**Textausschnitt**

★ ★ ★ ★

Yahweh’s Council. Its Structure and Membership.

Verlag:

Tübingen: Mohr Siebeck 2014. XV, 223 S. = Forschungen zum Alten Testament. 2. Reihe, 65. Kart. EUR 64,00. ISBN 978-3-16-153293-1.

Rezensent:

Thomas Wagner

Die Publikation von Ellen White stellt die erweiterte Fassung einer an der University of St. Michael’s College, Toronto/CA vorgelegten Ph.D.-Dissertation dar. Sie behandelt einen zentralen Aspekt religionsgeschichtlicher Forschung. Einleitend nimmt die Vfn. zum Verhältnis von Altem Testament und altorientalischen Texten Stellung, indem sie fragt, ob die Texte der Hebräischen Bibel ein ge­schlossenes Konzept bilden und mit Konzepten anderer Textcorpora verglichen werden können. Die Vfn. konstatiert, dass dies möglich und nötig ist.

★ ★ ★ ★

**Datensatzauszüge**

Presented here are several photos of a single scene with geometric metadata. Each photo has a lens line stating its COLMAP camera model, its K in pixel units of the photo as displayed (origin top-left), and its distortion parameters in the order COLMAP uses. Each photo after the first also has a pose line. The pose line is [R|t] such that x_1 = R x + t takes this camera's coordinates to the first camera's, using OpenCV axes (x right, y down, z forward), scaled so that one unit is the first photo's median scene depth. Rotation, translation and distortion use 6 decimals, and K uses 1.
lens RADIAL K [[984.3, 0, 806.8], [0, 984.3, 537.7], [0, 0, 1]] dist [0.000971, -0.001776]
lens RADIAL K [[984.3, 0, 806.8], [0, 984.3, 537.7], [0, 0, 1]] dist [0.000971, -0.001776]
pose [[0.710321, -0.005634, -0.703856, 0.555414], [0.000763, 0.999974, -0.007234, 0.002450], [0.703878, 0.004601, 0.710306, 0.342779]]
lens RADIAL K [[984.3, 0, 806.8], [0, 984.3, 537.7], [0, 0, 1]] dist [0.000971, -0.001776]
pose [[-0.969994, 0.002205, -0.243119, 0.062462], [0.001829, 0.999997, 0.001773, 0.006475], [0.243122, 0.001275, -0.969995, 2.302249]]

★ ★ ★ ★

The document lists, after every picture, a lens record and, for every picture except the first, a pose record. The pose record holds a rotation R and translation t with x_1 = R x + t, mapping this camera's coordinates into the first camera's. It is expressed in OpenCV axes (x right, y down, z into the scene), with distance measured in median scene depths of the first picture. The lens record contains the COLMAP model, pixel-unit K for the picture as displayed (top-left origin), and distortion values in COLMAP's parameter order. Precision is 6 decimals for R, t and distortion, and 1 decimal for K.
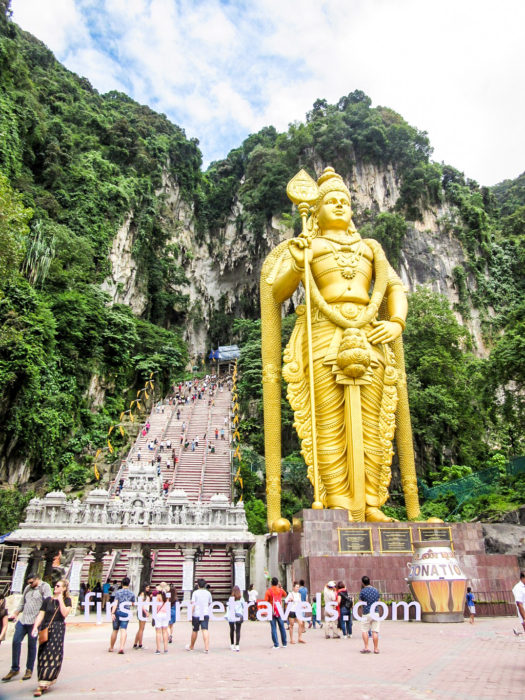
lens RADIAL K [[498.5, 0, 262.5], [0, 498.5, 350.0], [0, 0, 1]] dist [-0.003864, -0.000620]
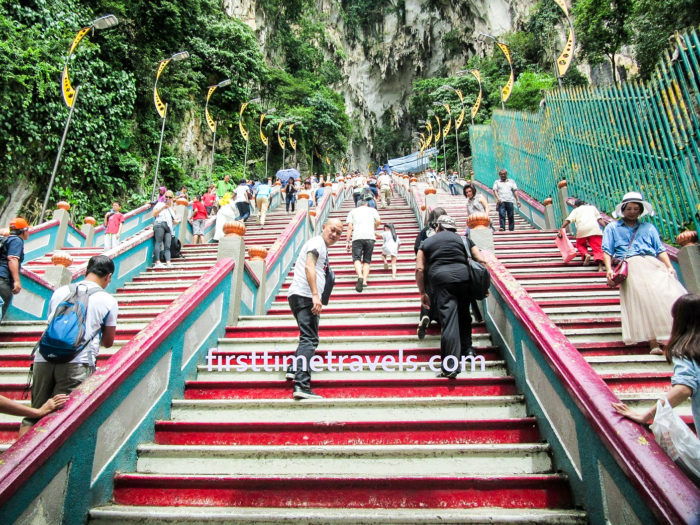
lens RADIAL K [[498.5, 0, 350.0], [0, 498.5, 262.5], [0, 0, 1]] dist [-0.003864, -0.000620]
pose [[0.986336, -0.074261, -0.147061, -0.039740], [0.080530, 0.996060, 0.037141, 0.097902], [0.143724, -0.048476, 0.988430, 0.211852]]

★ ★ ★ ★

**Aufgaben**
A. Stimmen die folgenden Aussagen mit der Rezension überein? Antworten Sie jeweils mit Ja oder Nein und zitieren Sie die entscheidenden Worte der Rezension wörtlich.
(i) Die Publikation ist die erweiterte Fassung einer Dissertation.
(ii) Die Vfn. hält es für unmöglich, die Texte der Hebräischen Bibel mit Konzepten anderer Textcorpora zu vergleichen.
(iii) Das Buch ist 2014 bei Mohr Siebeck erschienen.
B. Schreiben Sie einen Abschnitt der Rezension ab: Beginnen Sie bei den Worten „Die Publikation von“, und hören Sie nach „und nötig ist.“ auf.

**Lösungen**
A.
(i) Ja: „Die Publikation von Ellen White stellt die erweiterte Fassung einer an der University of St. Michael’s College, Toronto/CA vorgelegten Ph.D.-Dissertation dar.“
(ii) Nein: „Die Vfn. konstatiert, dass dies möglich und nötig ist.“
(iii) Ja: „Tübingen: Mohr Siebeck 2014.“

B.
Die Publikation von Ellen White stellt die erweiterte Fassung einer an der University of St. Michael’s College, Toronto/CA vorgelegten Ph.D.-Dissertation dar. Sie behandelt einen zentralen Aspekt religionsgeschichtlicher Forschung. Einleitend nimmt die Vfn. zum Verhältnis von Altem Testament und altorientalischen Texten Stellung, indem sie fragt, ob die Texte der Hebräischen Bibel ein ge­schlossenes Konzept bilden und mit Konzepten anderer Textcorpora verglichen werden können. Die Vfn. konstatiert, dass dies möglich und nötig ist.